## [Brief A]
List every line of the records below that contains the string "values", matching case exactly.

Excerpt provided section start

Memorial jazz concert honors Savannah music icon Ben Tucker | Do Savannah, arts and entertainment news for the Creative Coast


 
http://www.dosavannah.com/article/mon-05292017-1827/memorial-jazz-concert-honors-savannah-music-icon-ben-tucker
 
Memorial jazz concert honors Savannah music icon Ben Tucker
29 May 2017

linda.sickler@savannahnow.com
 

 
 
Every year on June 4, a jazz concert is held in memory of the iconic jazz musician Ben Tucker.
This will be the fourth annual concert honoring Tucker. Set for Wright Square, in case of rain the show moves to Lutheran Church of the Ascension.
 
 
“We’re bringing in musicians who played with Ben over the years,” says jazz trombonist Teddy Adams, a close friend of Tucker’s. “We have a pretty decent lineup of Savannah’s best musicians.”
A jazz bassist, Tucker appeared on hundreds of recordings, including albums by Art Pepper, Billy Taylor, Quincy Jones, Grant Green, Dexter Gordon, Hank Crawford, Junior Mance and Herbie Mann.
“Ben was multifaceted,” Adams says. “A lot of people know him because of his music, but socially, civically, Ben was active, period. He had been on every worthwhile board in Savannah. He was part of anything constructive.
“His influence was across the board because of his involvement in so many things,” Adams says. “Music was just one of them.”
Together, Adams and Tucker presented an educational program on jazz at Telfair Museums. It was so successful, they went on to found the Telfair Jazz Society, which later became the Coastal Jazz Association.

Excerpt provided section end
Dataset section start

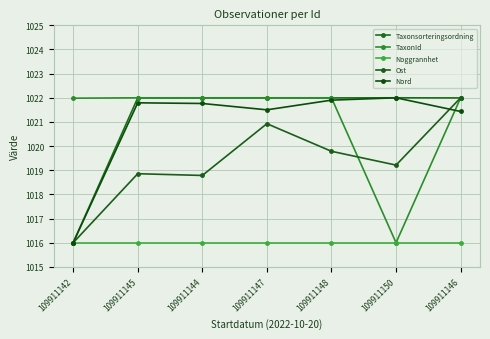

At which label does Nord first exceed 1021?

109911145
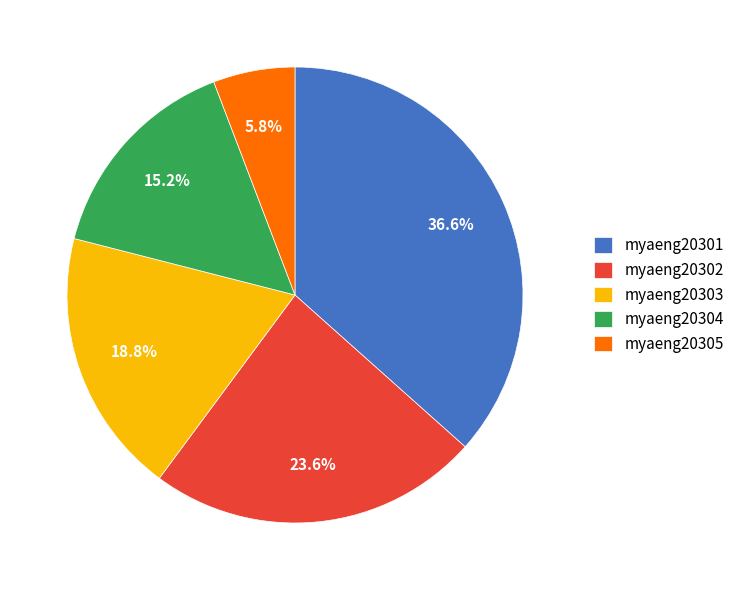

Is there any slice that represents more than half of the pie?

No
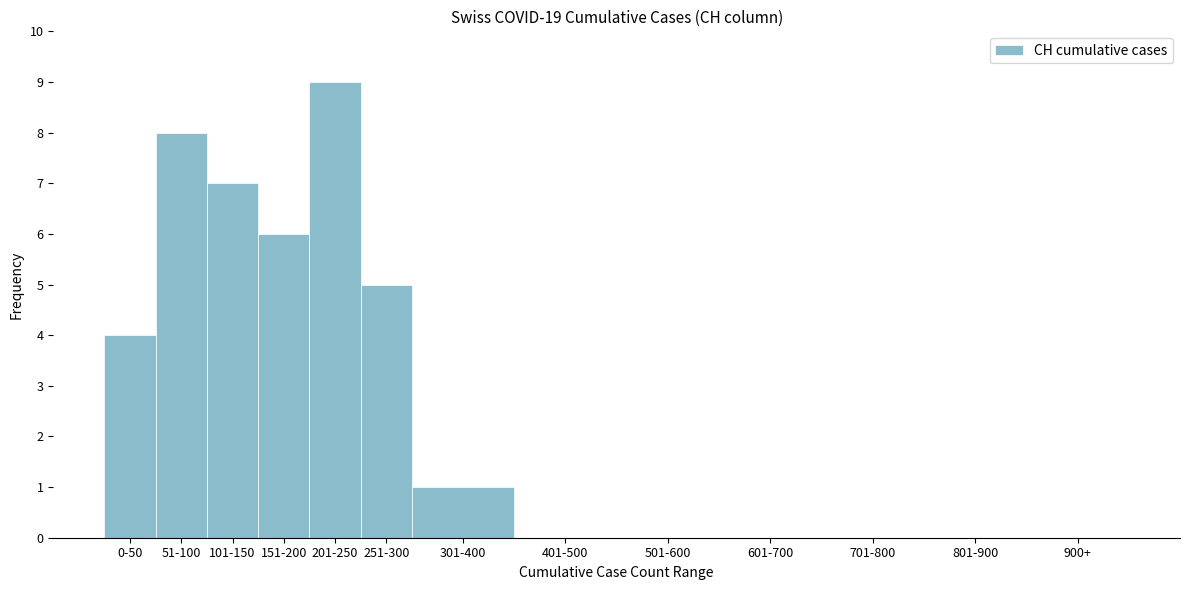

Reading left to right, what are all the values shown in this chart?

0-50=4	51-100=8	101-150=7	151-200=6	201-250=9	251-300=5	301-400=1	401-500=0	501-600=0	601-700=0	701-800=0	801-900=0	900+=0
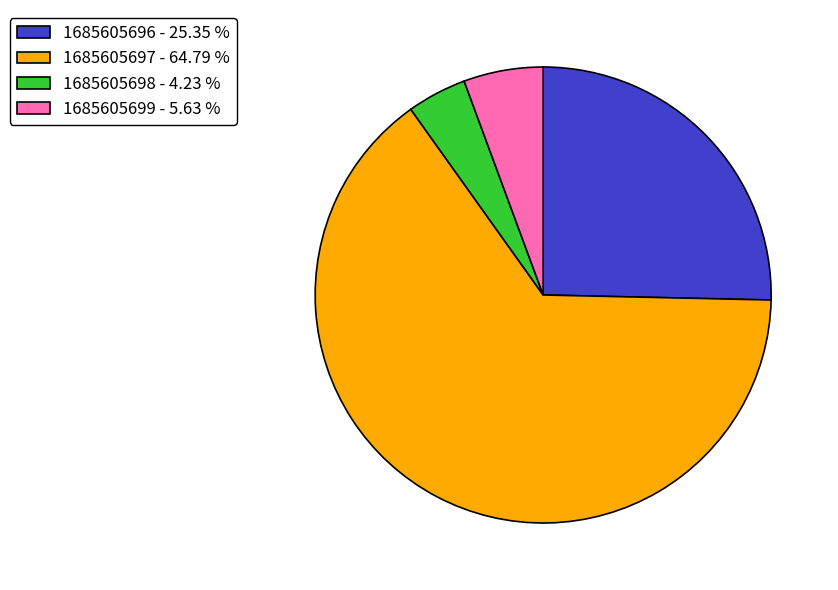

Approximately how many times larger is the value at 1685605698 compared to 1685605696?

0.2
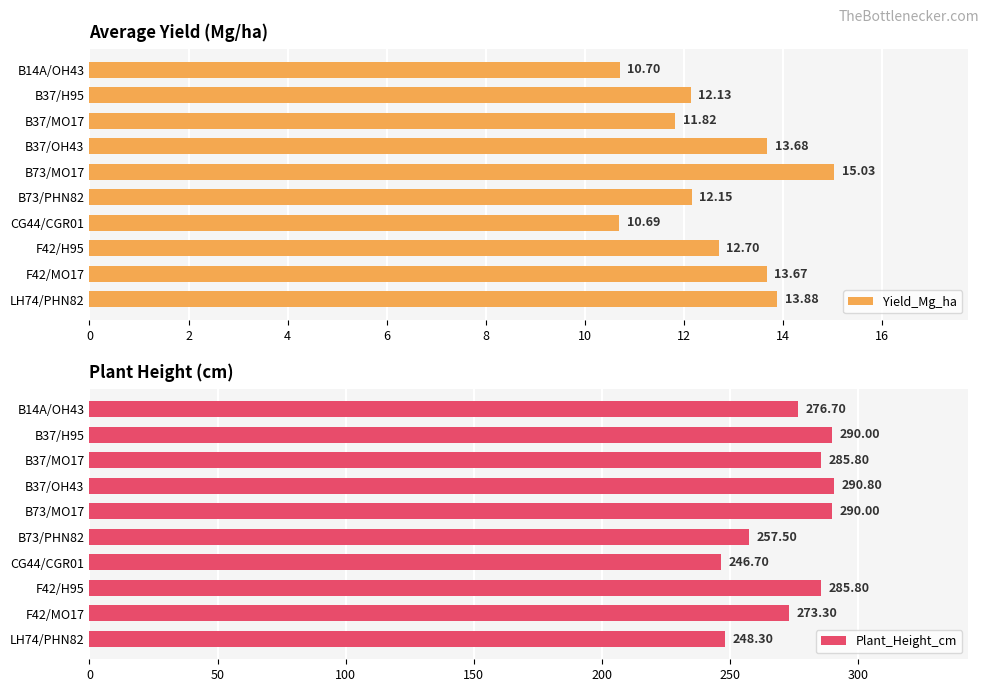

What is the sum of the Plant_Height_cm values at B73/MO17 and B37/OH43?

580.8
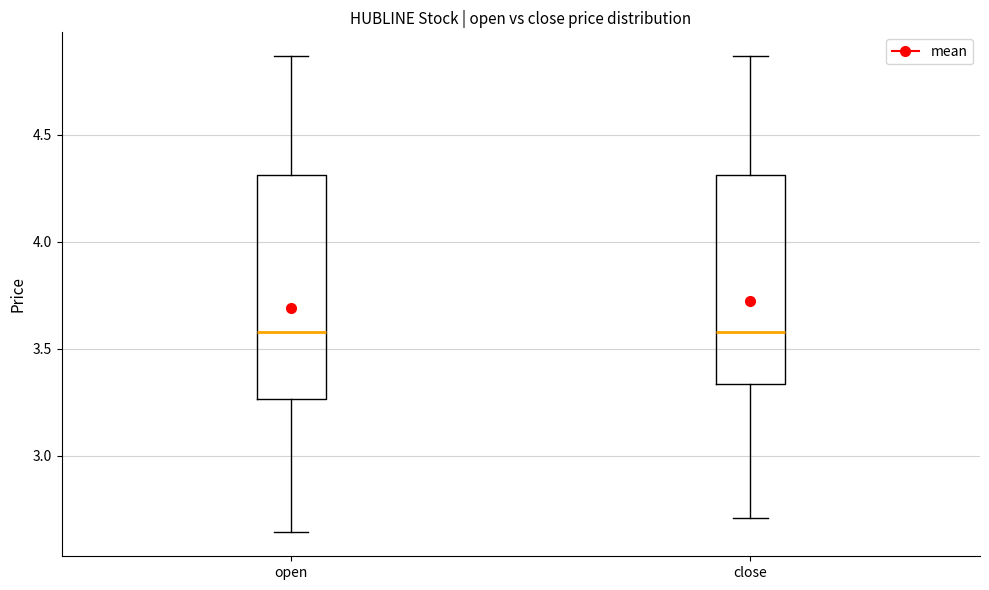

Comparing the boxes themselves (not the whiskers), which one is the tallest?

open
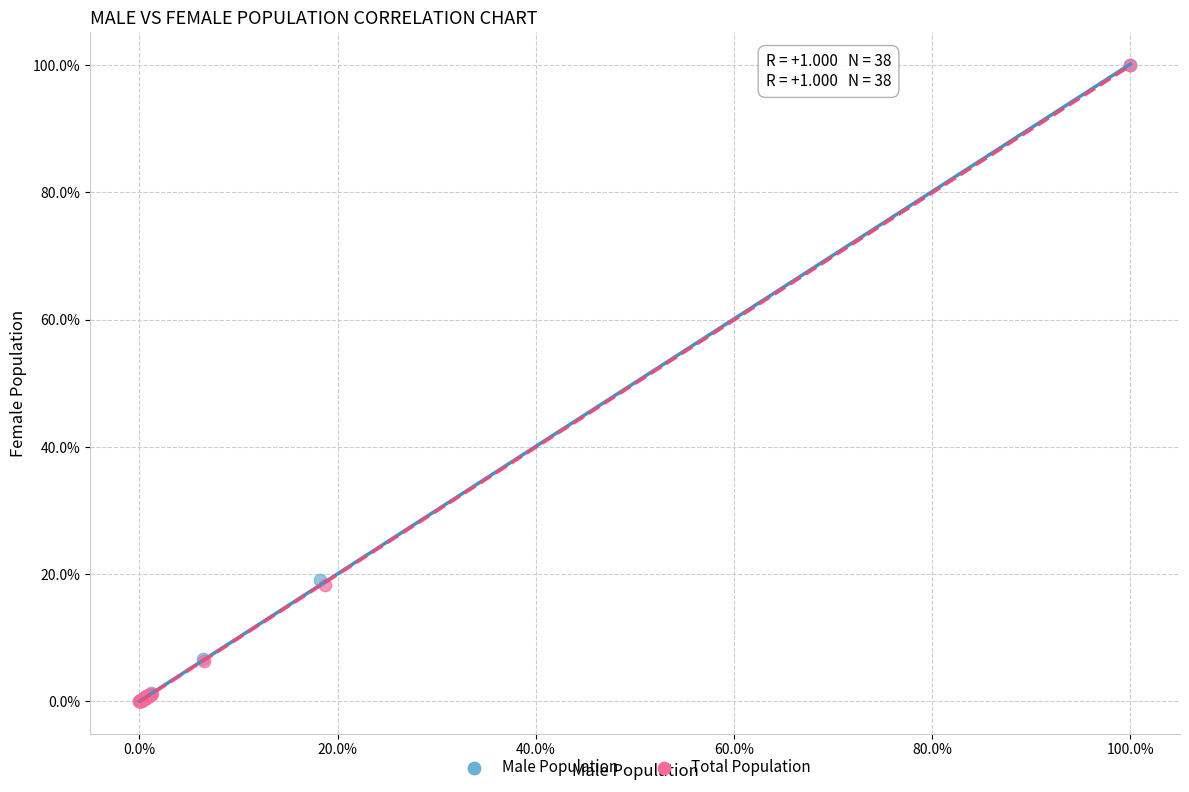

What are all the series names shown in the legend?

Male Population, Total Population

Dataset section end

## [Brief B]
Reproduce the passage of the Ben Tucker concert article between "A jazz bassist, Tucker" and "and Herbie Mann.", inclusive, without changing a character.

## [Written reply A]
Reading left to right, what are all the values shown in this chart?
What is the sum of the Plant_Height_cm values at B73/MO17 and B37/OH43?

## [Written reply B]
A jazz bassist, Tucker appeared on hundreds of recordings, including albums by Art Pepper, Billy Taylor, Quincy Jones, Grant Green, Dexter Gordon, Hank Crawford, Junior Mance and Herbie Mann.